Maison d'André Bloc, Meudon, 1951-1953

Etude pour une composition murale

This series of pastel drawings on paper is the result of a study for the creation of wall frescoes, which were never produced, for André Bloc’s house in Meudon, a veritable laboratory of experimentation on the synthesis of the arts. Situated between pictorial works and the arts applied to architecture, these drawings question the representation of space through the intrication of straight or spirally-structured lines, of curved or angular forms, of lines and volumes, solids and voids. Their color range illustrates the artist’s interest in architectural polychrome, developed in different articles of Art d’Aujourd’hui. Carried out during the early years of the magazine and of the Espace group, this study reveals André Bloc’s closeness at the time with the advocates of geometric abstraction: most of the abstract artists of the Salon des Réalités Nouvelles, organized by Felix Del Marle, joined the Espace group and the editorial secretary of Art d’Aujourd’hui was none other than Edgar Pillet, co-founder with Jean Dewasne of the Atelier d’Art Abstrait. But beyond that, the freeness with line and the richness of the vocabulary used here attest to the particularly creative friction, in the artist’s work, between geometric neoplasticism from Van Doesburg and the free abstraction then emerging in Paris and New York.

▶ **Exercise data**:
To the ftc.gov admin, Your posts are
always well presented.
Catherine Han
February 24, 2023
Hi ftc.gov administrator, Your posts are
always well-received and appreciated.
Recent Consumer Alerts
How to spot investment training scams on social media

▶ **Work instruction 1**:
According to the passage on the wall studies for André Bloc's house in Meudon, who was the editorial secretary of Art d'Aujourd'hui?
▶ **Work instruction 2**:
Recast every line of the listing as a numbered list, omitting any blank lines.

▶ **Response 1**:
Edgar Pillet.

▶ **Response 2**:
1. To the ftc.gov admin, Your posts are
2. always well presented.
3. Catherine Han
4. February 24, 2023
5. Hi ftc.gov administrator, Your posts are
6. always well-received and appreciated.
7. Recent Consumer Alerts
8. How to spot investment training scams on social media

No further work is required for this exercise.